Documentation for integrators Module of DataAnalysisToolkit

The integrators module in DataAnalysisToolkit provides tools for integrating and combining data from various sources into a unified format. This is particularly useful for creating comprehensive datasets by merging data from different sources like SQL databases, Excel files, and APIs.

Data Integrator (data_integrator.py)

Overview

The DataIntegrator class allows for seamless integration of multiple pandas DataFrames.
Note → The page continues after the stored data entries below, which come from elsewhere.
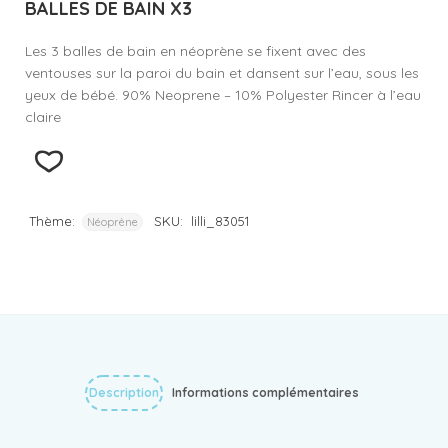
BALLES DE BAIN X3
Les 3 balles de bain en néoprène se fixent avec des
ventouses sur la paroi du bain et dansent sur l’eau, sous les
yeux de bébé. 90% Neoprene – 10% Polyester Rincer à l’eau
claire
Thème:
SKU:
lilli_83051
Néoprène
Description
Informations complémentaires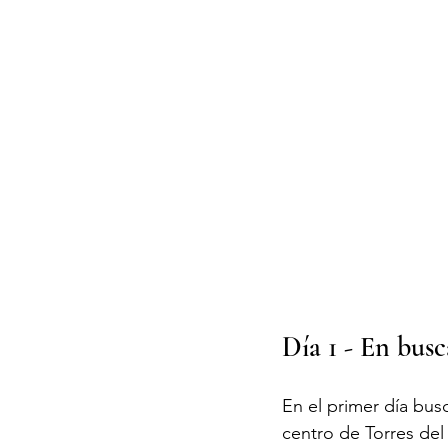
Día 1 - En busc
En el primer día bus
centro de Torres del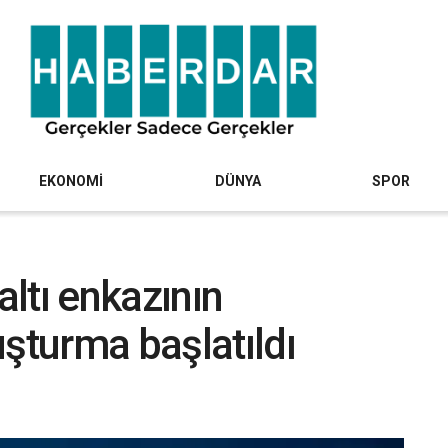
EKONOMİ
DÜNYA
SPOR
altı enkazının
uşturma başlatıldı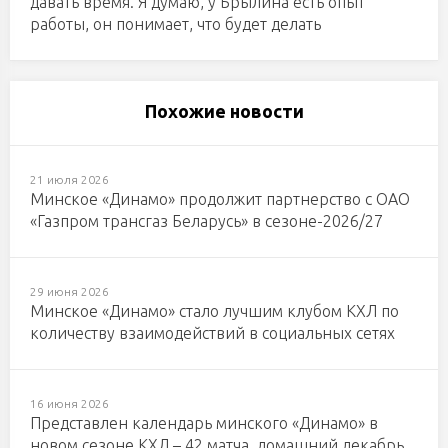
давать время. Я думаю, у Брылина есть опыт
работы, он понимает, что будет делать
Похожие новости
21 июля 2026
Минское «Динамо» продолжит партнерство с ОАО
«Газпром трансгаз Беларусь» в сезоне-2026/27
29 июня 2026
Минское «Динамо» стало лучшим клубом КХЛ по
количеству взаимодействий в социальных сетях
16 июня 2026
Представлен календарь минского «Динамо» в
новом сезоне КХЛ – 42 матча, домашний декабрь,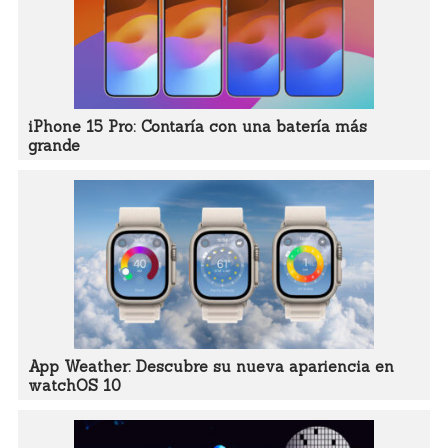
iPhone 15 Pro: Contaría con una batería más
grande
App Weather: Descubre su nueva apariencia en
watchOS 10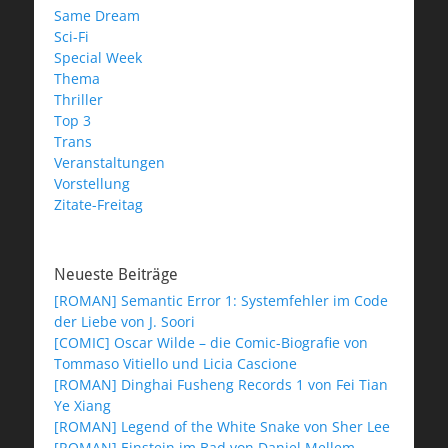
Same Dream
Sci-Fi
Special Week
Thema
Thriller
Top 3
Trans
Veranstaltungen
Vorstellung
Zitate-Freitag
Neueste Beiträge
[ROMAN] Semantic Error 1: Systemfehler im Code
der Liebe von J. Soori
[COMIC] Oscar Wilde – die Comic-Biografie von
Tommaso Vitiello und Licia Cascione
[ROMAN] Dinghai Fusheng Records 1 von Fei Tian
Ye Xiang
[ROMAN] Legend of the White Snake von Sher Lee
[ROMAN] Einstein im Bad von Daniel Mellem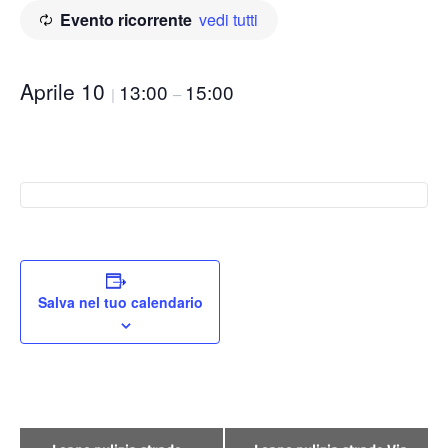
Evento ricorrente
vedi tutti
Aprile 10
13:00
15:00
|
–
Salva nel tuo calendario
Evento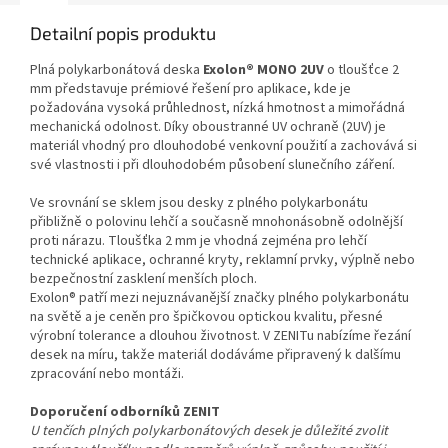
Detailní popis produktu
Plná polykarbonátová deska
Exolon® MONO 2UV
o tloušťce 2
mm představuje prémiové řešení pro aplikace, kde je
požadována vysoká průhlednost, nízká hmotnost a mimořádná
mechanická odolnost. Díky oboustranné UV ochraně (2UV) je
materiál vhodný pro dlouhodobé venkovní použití a zachovává si
své vlastnosti i při dlouhodobém působení slunečního záření.
Ve srovnání se sklem jsou desky z plného polykarbonátu
přibližně o polovinu lehčí a současně mnohonásobně odolnější
proti nárazu. Tloušťka 2 mm je vhodná zejména pro lehčí
technické aplikace, ochranné kryty, reklamní prvky, výplně nebo
bezpečnostní zasklení menších ploch.
Exolon® patří mezi nejuznávanější značky plného polykarbonátu
na světě a je ceněn pro špičkovou optickou kvalitu, přesné
výrobní tolerance a dlouhou životnost. V ZENITu nabízíme řezání
desek na míru, takže materiál dodáváme připravený k dalšímu
zpracování nebo montáži.
Doporučení odborníků ZENIT
U tenčích plných polykarbonátových desek je důležité zvolit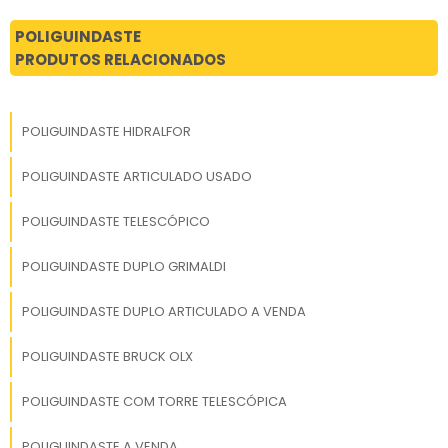
POLIGUINDASTE
PRODUTOS RELACIONADOS
POLIGUINDASTE HIDRALFOR
POLIGUINDASTE ARTICULADO USADO
POLIGUINDASTE TELESCÓPICO
POLIGUINDASTE DUPLO GRIMALDI
POLIGUINDASTE DUPLO ARTICULADO A VENDA
POLIGUINDASTE BRUCK OLX
POLIGUINDASTE COM TORRE TELESCÓPICA
POLIGUINDASTE A VENDA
It supports various methods of integration, including concatenation, merging on key columns, joining on multiple columns, and time-series integration.

Usage

integrator = DataIntegrator()
integrator.add_data(df1)
integrator.add_data(df2)
combined_data = integrator.concatenate_data()

Methods

  • __init__(self): Initialize the Data Integrator.

  • add_data(self, data_frame): Add a DataFrame to be integrated.

  • concatenate_data(self): Concatenate all added DataFrames into a single DataFrame.

  • merge_data(self, on, how="inner"): Merge DataFrames based on a key column.

  • join_on_multiple_columns(self, columns, how="inner"): Join DataFrames on multiple columns.

  • integrate_time_series(self, time_column, method="nearest"): Integrate time-series data based on a time column.

  • integrate_from_different_sources(self, source_data, integration_method="concat"): Integrate data from different sources.

Examples

Concatenating DataFrames:

integrator = DataIntegrator()
integrator.add_data(df1)
integrator.add_data(df2)
concatenated_df = integrator.concatenate_data()

Merging DataFrames on a Common Key:

integrator = DataIntegrator()
integrator.add_data(df1)
integrator.add_data(df2)
merged_df = integrator.merge_data(on='common_key')

Time-Series Integration:

integrator = DataIntegrator()
integrator.add_data(time_series_df1)
integrator.add_data(time_series_df2)
time_series_combined = integrator.integrate_time_series('timestamp', method='nearest')

Integrating Data from Different Sources:

source_data = {'source1': df1, 'source2': df2}
integrator = DataIntegrator()
combined_source_data = integrator.integrate_from_different_sources(source_data)

The DataIntegrator is a powerful tool for combining data in various ways, making it easier to prepare comprehensive datasets for analysis. This flexibility is crucial when dealing with data from multiple sources or formats.